Resource objects / entity models

Resource objects (or entity models) are JSON objects representing resources / entities in requests to and responses from our API. Resource objects contain attributes of the given entity as well as resource identifier objects which represent relationships with other entities. All properties are in camel-case.

Example entity model for an activity-type:

{
	"id": 1,
	"name": "Email",
	"isEnabled": true,
	"orderIndex": 1,
	"icon": "email",
	"createdAt": "2018-05-21T10:14:12Z",
	"createdBy": { "id": 1, "type": "users" },
	"deletedBy": null,
	"deletedAt": null,
	"updatedAt": "2018-05-21T10:14:12Z",
	"updatedBy": { "id": 1, "type": "users" },
	"updatedSource": 1
}

This is just an example.

Common fields

Most resource objects will contain the following properties:

  • id: the unique identifier (integer) for this activity-type (in this example). To fetch this activity-type, you would request GET activity-types/{{id}}.json (because activity-types is the entity type).
  • createdAt: when the entity was created. All dates and times follow RFC-3339.
  • createdBy: the ID of the user who created the entity.
  • deletedAt: when the entity was deleted. All dates and times follow RFC-3339.
  • deletedBy: the ID of the user who deleted the entity.
  • updatedAt: when the entity was last updated. All dates and times follow RFC-3339.
  • updatedBy: the ID of the user who last updated the entity.
  • updatedSourceId: how the entity was updated (our web app, API, etc.) We haven’t defined the IDs returned yet.

Empty values

When a property is empty, it will always be returned by the API. It will either be null, [], {}, depending on its type.

Relationships

Properties may contain “resource identifier objects” which are used to denote relationships with other entities. There are to-one relationship which links the current entity to one other entity and to-many relationships which link the current entity to multiple other entities.

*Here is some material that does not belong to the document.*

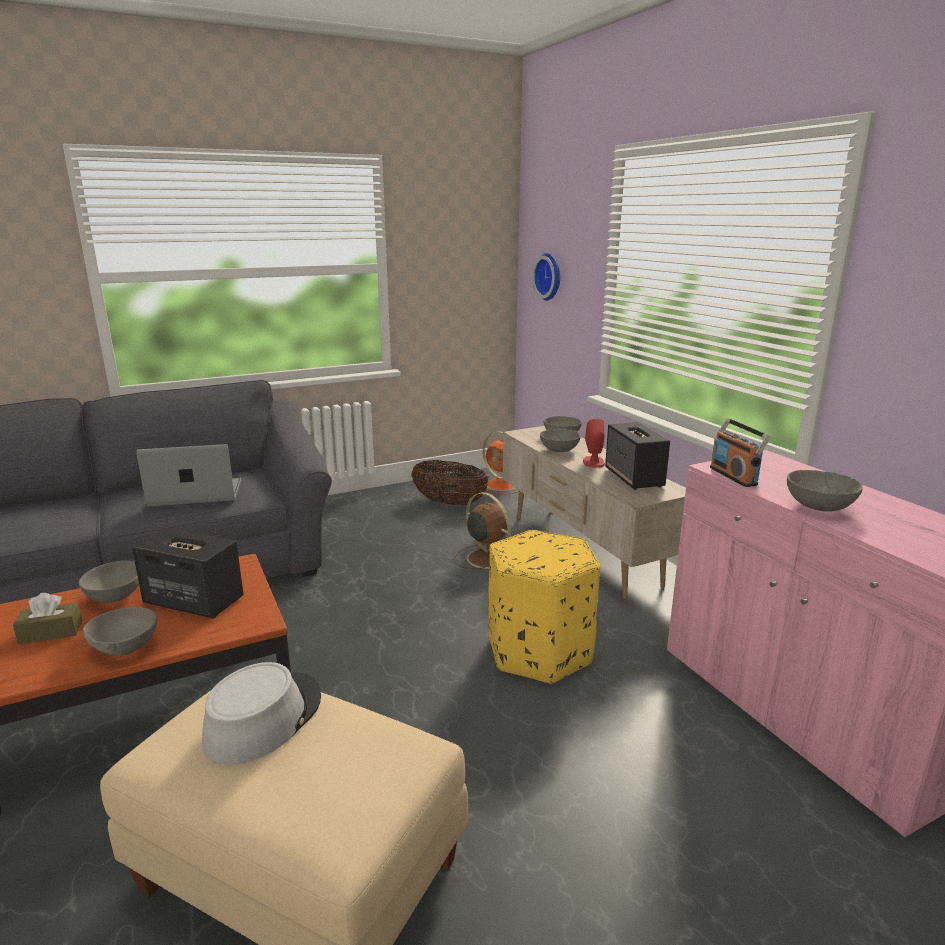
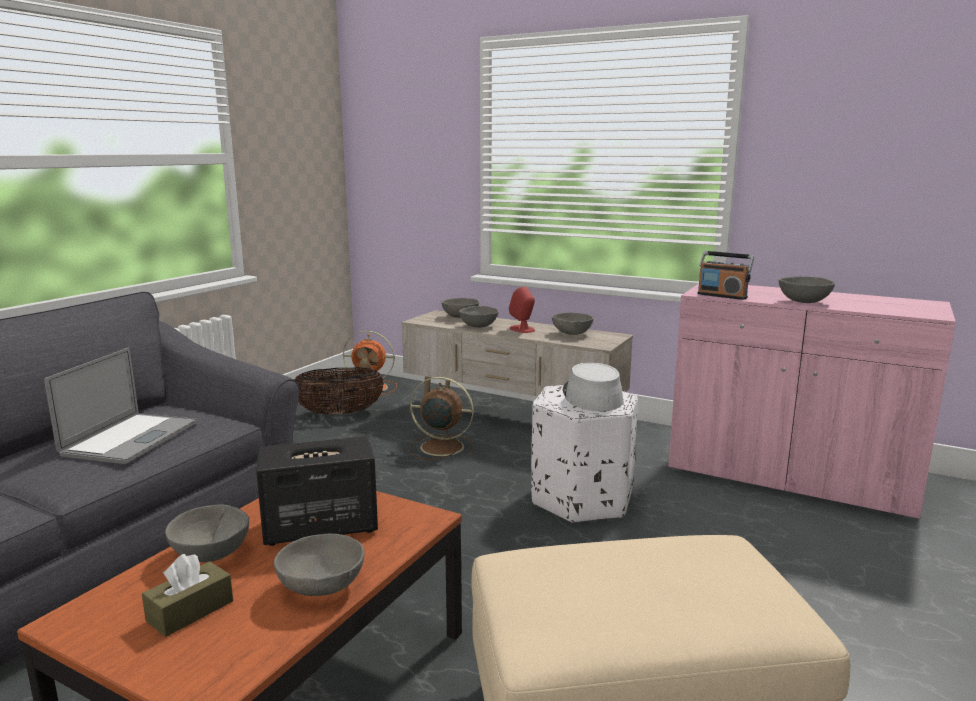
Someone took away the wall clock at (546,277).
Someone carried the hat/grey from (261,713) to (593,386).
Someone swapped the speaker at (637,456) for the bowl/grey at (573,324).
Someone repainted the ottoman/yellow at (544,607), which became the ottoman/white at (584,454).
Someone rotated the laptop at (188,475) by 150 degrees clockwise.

Relationships are not guaranteed to be given. They may exist or not, on an endpoint by endpoint basis. The relationship may only exist from the parent side, the child side, both, or may be omitted altogether.

To-one relationships

Example:

"createdBy": { "id": 1, "type": "users" },

A to-one relationship property’s value is a resource identifier object which contains an id and type. id is the user’s identifier and type is the [entity type](https://crmdeveloper.teamwork.com/general/entity-types). If you wanted to fetch this user, you could send [GET users/1.json`](https://crmdeveloper.teamwork.com/api/ref/users/get-users-idjson). Some endpoints also support including related entities.

An empty to-one relationship would look like this:

"deletedBy": null,

To-many relationships

An example to-many relationship would be the stages property in the pipelines model;

{
	...
	"stages": [
		{ "id": 72, "type": "stages" },
		{ "id": 10, "type": "stages" },
		...
	],
	"stagesCount": 5,
	...
}

A to-many relationship property’s value is an array of resource identifier objects. An empty to-one relationship would look like this:

"stages": [],
"stagesCount": 0,

All of the items might not be returned, see pagination for more. For each to-many relationship (e.g. stages), there’s a corresponding _Count property (e.g. stagesCount) containing the total number of items in the relationship.

For some relationships, there may be metadata. An example would be the contacts relationship in the deal entity model, which specifies which contact is the main contact;

{
	...
	"stages": [
		{ 
			"id": 12, 
			"meta": {
				"isMain": false,
			},
			"type": "contacts"
		},
		{ 
			"id": 33, 
			"meta": {
				"isMain": true,
			},
			"type": "contacts"
		},
		...
	],
	`contactsCount`: 7,
	...
}

Custom fields

Entity models may also support custom fields. See Dealing with custom fields for more.